Large language models (LLMs) like GPT-4 and Claude are celebrated for their ability to write essays, solve complex equations, and synthesize vast amounts of data at incredible speeds. Yet, despite their impressive capabilities, these AI models sometimes stumble on surprisingly simple tasks, such as counting the number of times the letter "r" appears in the word "strawberry." While the correct answer is three, these advanced AI models often mistakenly report it as two.
This discrepancy highlights a fundamental limitation of LLMs: they don't "think" or process information like humans do. Although they can generate coherent text and perform intricate calculations, they lack an understanding of basic concepts like letters and syllables.
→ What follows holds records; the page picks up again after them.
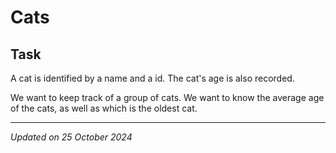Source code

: # Cats

## Task

A cat is identified by a name and a id. The cat's age is also recorded.

We want to keep track of a group of cats. We want to know the average age of the cats, as well as which is the
oldest cat.

***
*Updated on 25 October 2024*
Most LLMs are built on a deep learning architecture known as transformers. These models don't read text in the way humans do. Instead, they break down input text into tokens—these tokens can be whole words, syllables, or even individual letters, depending on the specific model. However, the way transformers handle these tokens is abstracted away from the actual letters that make up the words.
"LLMs are based on this transformer architecture, which notably is not actually reading text," explained Matthew Guzdial, an AI researcher and assistant professor at the University of Alberta, in an interview with TechCrunch. "When it sees the word ‘the,’ it has this one encoding of what ‘the’ means, but it does not know about ‘T,’ ‘H,’ ‘E.’"
This means that when you input a prompt, the model converts the text into numerical representations rather than directly processing the letters. The AI might recognize that "strawberry" is composed of "straw" and "berry," but it may not grasp that "strawberry" is spelled with specific letters in a particular order. As a result, it can struggle with tasks that require an understanding of the text at a more granular level, such as counting letters.
This issue is deeply embedded in the architecture of these models, making it difficult to rectify. The very design that allows LLMs to excel at complex tasks also limits their ability to perform simple, seemingly trivial ones, like counting letters in a word.
The failures of LLMs in these areas serve as a reminder that, despite their advanced capabilities, these AI systems are not sentient beings. They don't possess human-like understanding or reasoning. Instead, they operate based on patterns and associations learned from vast amounts of data, which sometimes leads to errors in tasks that humans find elementary.
As AI continues to evolve, addressing these limitations will be crucial, especially as LLMs are increasingly integrated into everyday applications. For now, though, the fact that they can stumble on something as simple as counting letters serves as a humbling reminder of the gap that still exists between artificial and human intelligence.